━━━ Text shown

An extensive survey of molecular docking tools and their applications using text mining and deep curation strategies.
- Published
- Accepted
- Subject Areas
- Bioinformatics, Biotechnology, Computational Biology, Data Mining and Machine Learning
- Keywords
- tools, docking, software, Side effect prediction; adverse drug reactions prediction; drug repositioning; drug repurposing; drug indication prediction, database, wet lab validations, benchmarking, collaborative writing.
- Copyright
- © 2019 Rawal et al.
- Licence
- This is an open access article distributed under the terms of the Creative Commons Attribution License, which permits unrestricted use, distribution, reproduction and adaptation in any medium and for any purpose provided that it is properly attributed. For attribution, the original author(s), title, publication source (PeerJ Preprints) and either DOI or URL of the article must be cited.

━━━━━━
━━━ Record excerpts

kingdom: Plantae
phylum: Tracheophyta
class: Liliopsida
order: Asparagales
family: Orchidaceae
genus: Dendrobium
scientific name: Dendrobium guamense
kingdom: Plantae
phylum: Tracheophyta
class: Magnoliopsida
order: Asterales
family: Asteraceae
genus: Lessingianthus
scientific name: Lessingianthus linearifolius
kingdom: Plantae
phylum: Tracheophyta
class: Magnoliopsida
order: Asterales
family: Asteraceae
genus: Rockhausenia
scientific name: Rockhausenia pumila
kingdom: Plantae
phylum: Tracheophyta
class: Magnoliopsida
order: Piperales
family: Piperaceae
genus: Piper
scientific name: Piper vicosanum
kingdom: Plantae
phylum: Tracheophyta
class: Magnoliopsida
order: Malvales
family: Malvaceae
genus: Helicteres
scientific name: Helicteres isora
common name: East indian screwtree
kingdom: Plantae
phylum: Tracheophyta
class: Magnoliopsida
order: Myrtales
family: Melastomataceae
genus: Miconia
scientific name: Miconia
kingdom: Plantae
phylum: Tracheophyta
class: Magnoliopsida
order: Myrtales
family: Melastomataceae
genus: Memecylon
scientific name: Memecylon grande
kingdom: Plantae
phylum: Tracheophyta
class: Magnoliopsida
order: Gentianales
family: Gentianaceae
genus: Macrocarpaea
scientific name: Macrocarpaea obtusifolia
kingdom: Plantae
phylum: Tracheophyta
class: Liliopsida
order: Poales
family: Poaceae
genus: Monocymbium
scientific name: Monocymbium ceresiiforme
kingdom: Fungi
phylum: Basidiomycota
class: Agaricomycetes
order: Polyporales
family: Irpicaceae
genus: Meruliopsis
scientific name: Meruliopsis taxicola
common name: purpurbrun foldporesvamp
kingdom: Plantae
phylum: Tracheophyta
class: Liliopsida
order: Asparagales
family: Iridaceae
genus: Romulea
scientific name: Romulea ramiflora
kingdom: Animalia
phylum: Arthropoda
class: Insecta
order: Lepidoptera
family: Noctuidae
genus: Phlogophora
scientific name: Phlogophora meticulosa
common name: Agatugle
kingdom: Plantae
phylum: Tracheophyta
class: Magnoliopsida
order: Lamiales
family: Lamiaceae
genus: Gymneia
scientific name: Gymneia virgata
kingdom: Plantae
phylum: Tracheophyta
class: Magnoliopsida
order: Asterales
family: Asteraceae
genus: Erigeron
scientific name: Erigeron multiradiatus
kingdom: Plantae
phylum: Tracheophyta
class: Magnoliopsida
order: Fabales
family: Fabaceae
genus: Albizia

━━━━━━

Questions:
(1) Please list every subject area the docking survey page assigns to the article.
(2) According to the docking survey page, why may the article be reused and adapted for any purpose, and under what condition? Answer in one to three sentences.

Solutions in order:
(1) Bioinformatics; Biotechnology; Computational Biology; Data Mining and Machine Learning

(2) It is an open access article distributed under the Creative Commons Attribution License, which permits unrestricted use, distribution, reproduction and adaptation in any medium and for any purpose. The condition is proper attribution: the original author(s), the title, the publication source (PeerJ Preprints) and either the DOI or the URL of the article must be cited.